A
Conflict of Interest occurs when an Employee
is involved in an activity, commitment, or
interest that could adversely affect, compromise,
or be incompatible with the obligations of
the Employee to the University. A Conflict
of Interest can involve conflicts of time
commitment, research integrity, financial
interest, use of university resources, or
discipline-specific interests.
1.
A conflict of time commitment occurs when
an Employee is involved in and committed
to unauthorized non-university activities
that interfere with obligations to students,
colleagues, and the primary mission of the
University.
2.
A conflict of research integrity occurs
when an Employee has an obligation to an
external entity that is in conflict with
the Employee’s obligations to the University,
or that restricts or impairs the Employee’s
ability to perform research or other activities
at the University. For more details, see
the document: Ethical Conduct in Research,
Scholarship and Creative Activity in the
UND Faculty Handbook.
3.
A conflict of financial interest occurs
when an Employee influences the University
in such a way as to lead to a significant
direct or indirect financial gain for the
Employee or any member of the Employee’s
close family (spouse and/or dependent children).
4.
A conflict in the use of university resources
occurs when an Employee uses university
resources in the unauthorized conduct of
non-University activities such that a reasonable
person could conclude that the activity
is undertaken by the Employee in an official
University capacity, or that the activity
has University sponsorship or authorization.
5.
A conflict of discipline-specific interests
occurs when the nature of the Employee’s
discipline, department or Employee obligations
could cause situations that, while not implicating
one of the conflicts listed above, could
cause risk to the University. The Executive
Head of the Unit is expected to provide
written guidance to Employees regarding
these situations and the Employees’ obligations
to disclose them.
Employees
have numerous interests, only some of which
could result in a Conflict of Interest. The
intent of this Conflict of Interest Policy
is to identify Employee interests that could
conflict with the interests of the University
and to mange those conflicts whenever possible.
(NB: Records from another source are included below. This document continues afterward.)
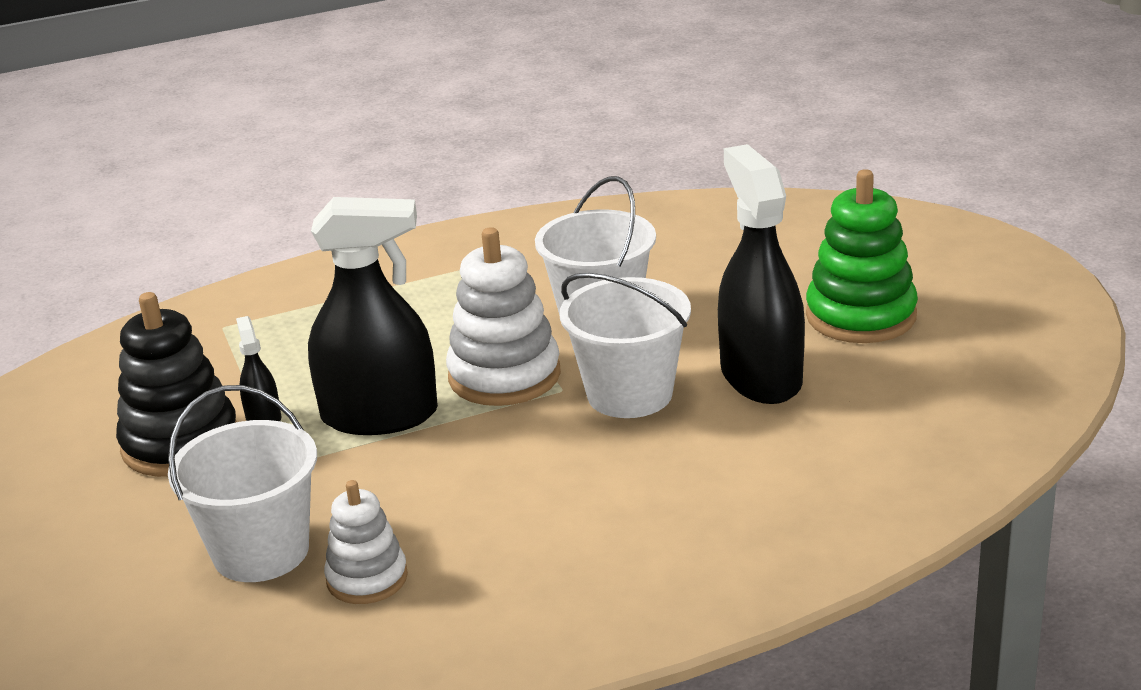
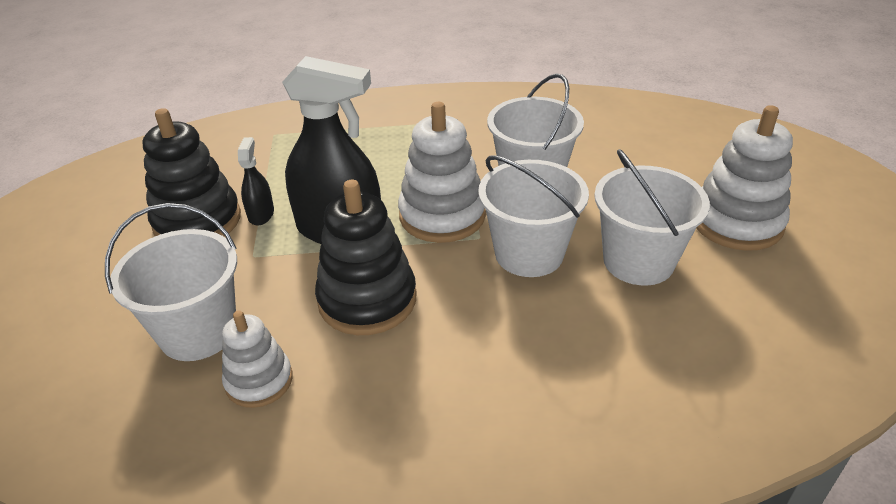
camera: 15 degrees right, 10 degrees up
black spray bottle [718,144,805,404] -> white bucket [594,149,710,286]
green stacking toy [806,169,918,343] -> white stacking toy [696,105,793,251]
none -> black stacking toy [315,180,416,335]

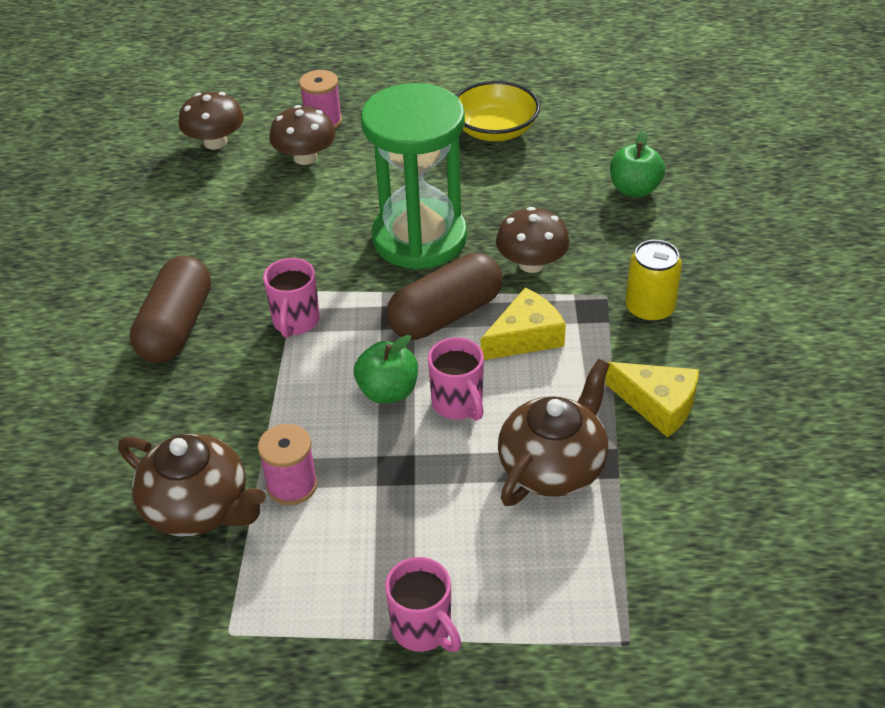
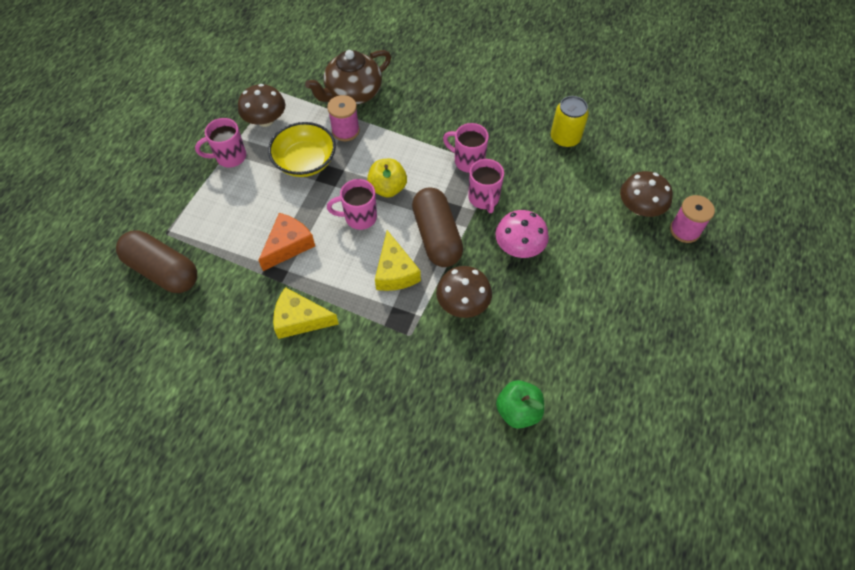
camera: 110 degrees right, 15 degrees up
brown capsule [130,256,211,363] -> brown capsule moved to [116,230,197,293]
brown mushroom [179,92,244,149] -> brown mushroom moved to [238,84,285,127]
green apple [354,335,418,404] -> yellow apple [367,159,407,198]
green hourglass [361,83,467,270] -> pink mushroom [495,210,549,258]
yellow bowl [456,81,540,141] -> yellow bowl moved to [268,122,336,177]
brown teapot [498,359,610,506] -> orange cheese [258,213,315,271]
yellow cheese [605,362,699,437] -> yellow cheese turned 45 degrees clockwise [273,287,339,339]
yellow can [625,240,682,322] -> yellow can moved to [551,96,589,148]
none -> pink mug [468,159,504,213]

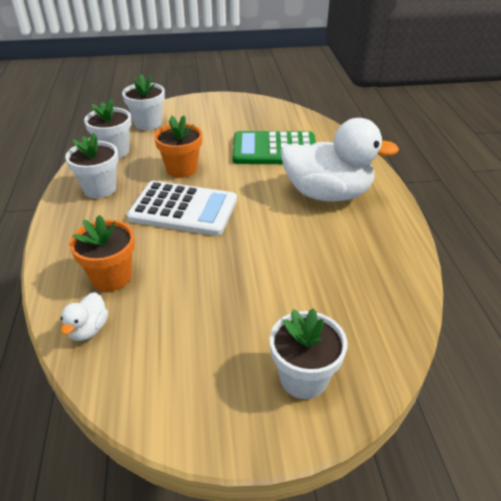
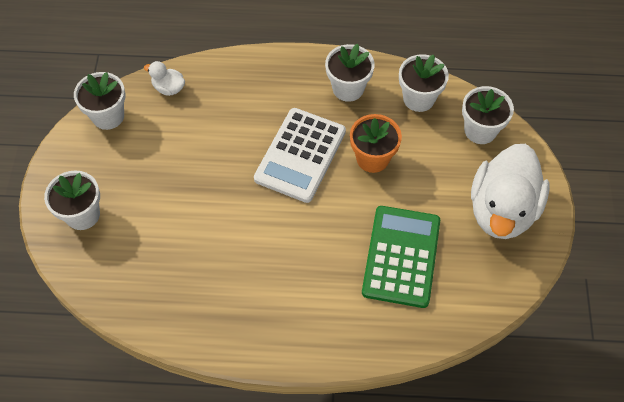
camera: 100 degrees right, 20 degrees up
orange flower pot [69,215,135,292] -> none
white duck [281,118,399,202] -> white duck moved to [471,144,550,239]
none -> white flower pot [74,72,125,130]

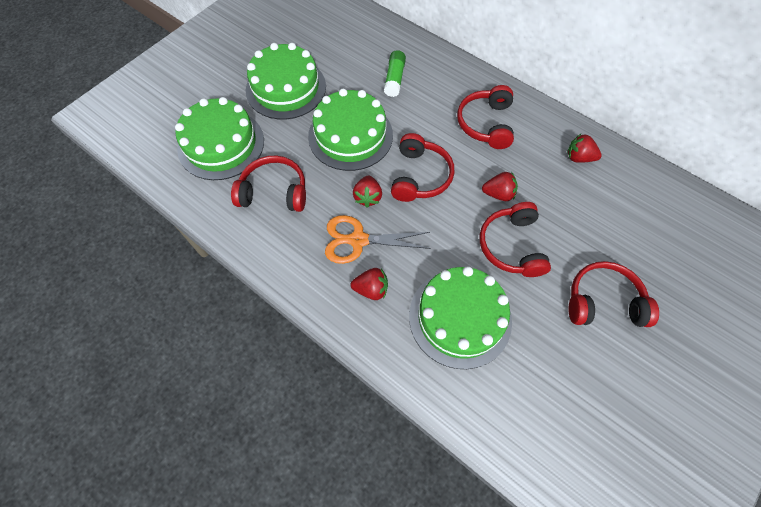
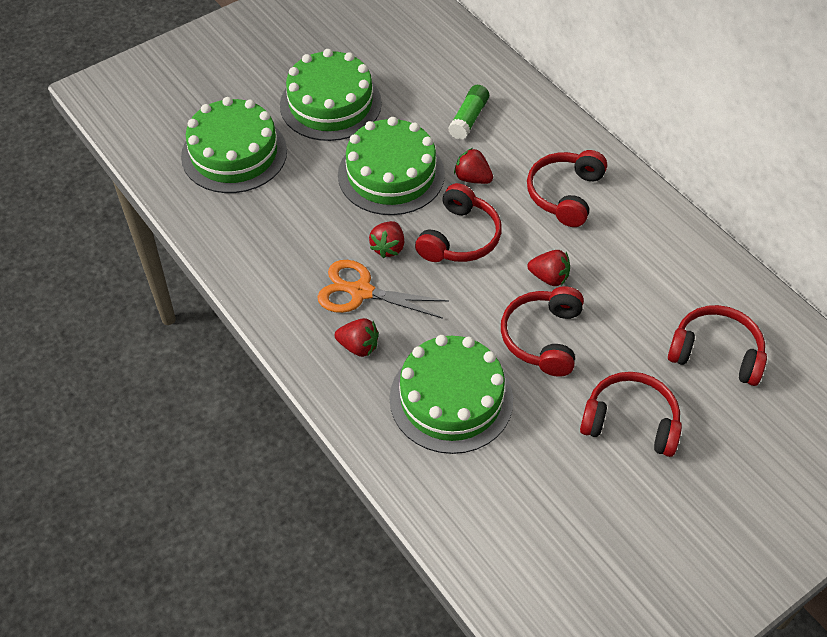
camera: 15 degrees right, 10 degrees down
red headphones [231,156,306,212] -> red headphones moved to [668,305,767,386]
red strawberry [567,134,602,163] -> red strawberry moved to [454,148,493,184]

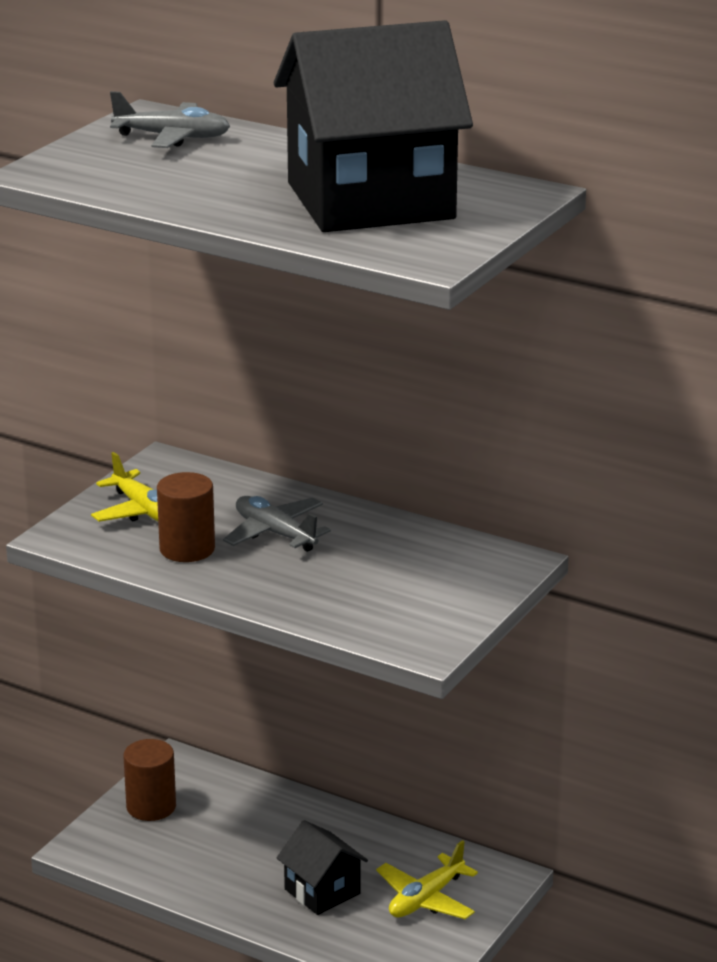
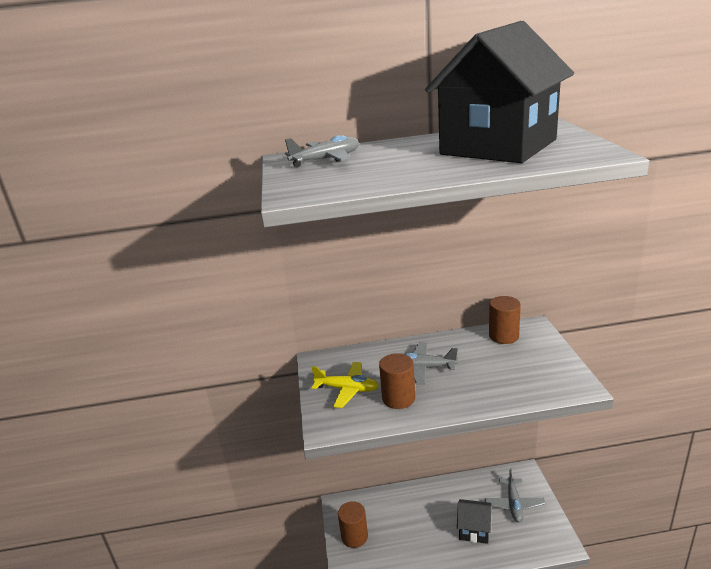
camera: 35 degrees left, 0 degrees up
yellow plane [376,840,478,919] -> grey plane [485,468,545,522]
none -> brown cylinder [489,296,521,344]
The University is not interested in collecting
confidential or personal information that
is not necessary for the identification and
management of Conflicts of Interests. The
general rule is that each Employee must disclose
anything that could reasonably be interpreted
as creating a Conflict of Interest. Some interests
must be disclosed regardless of whether an
Employee believes that such interest could
reasonably be interpreted as creating a Conflict
of Interest. These interests are listed in
1- 6 below.
1:
If an Employee a) can influence or approve
purchase of goods or services worth more than
$10,000 per year in his/her university role,
or b) is responsible for the design, conduct,
or reporting of research supported by federal
agencies, then the Employee must disclose
any significant financial interest in a non-University
entity.
The
term significant financial interest means
anything of monetary value, including, but
not limited to: salary or other payments for
services (e.g., consulting fees, honoraria);
equity interests (e.g., stocks, stock options,
patents, copyrights, other ownership interests);
and non-University royalties from intellectual
property rights (e.g., patents, copyrights,
trade secrets, and trademarks).
The
term does not include:
i.
Employee income of up to $10,000 from service
performed for public or nonprofit entities;
ii.
an equity interest in any single entity
that when aggregated for the Employee and
the Employee’s spouse and/or dependent children
meets both of the following criteria: a)
does not exceed $10,000 in value as determined
through reference to public prices or other
reasonable measures of fair market value,
and b) does not represent more than a five
percent ownership interest in the entity;
iii.
salary, royalties or other payments made
to the Employee’s spouse and/or dependent
children, from entities that do not do business
with the University;
iv.
salary, royalties or other payments from
entities that do business with the University
that, when aggregated for the Employee and
the Employee’s spouse and/or dependent children
over the next twelve months, are not expected
to exceed $10,000.
2. An Employee who is a member of the faculty
must disclose outside, compensated or voluntary,
professional/commercial activities, including
consulting or management of an outside business,
if he/she spent more than 20% of his or her
total work effort on such activity during
the immediate past contract period or expects
to do so during the next contract period.
All other full time Employees must disclose
any outside, compensated or voluntary, professional/commercial
activities, including consulting for an outside
business, if he/she has or expects to spend
any effort on such activity during normal
work hours at the University.
3. An Employee must disclose the use of significant
University resources (including faculty, students,
support staff, facilities, equipment, or confidential
information) in carrying out any outside,
compensated or voluntary, professional/commercial
activities.
4. An Employee must disclose service as principal
or co-principal investigator for sponsored
projects submitted and managed through other
academic, federal, or commercial institutions,
excluding subcontracts awarded to the University
of North Dakota and/or multi-site training
or research projects.
5. An Employee must disclose service as a
manager of an outside business activity in
his/her professional field.
6. An Employee must disclose use of University
resources to create, discover, or reduce to
practice, patentable inventions which have
not been disclosed to the University.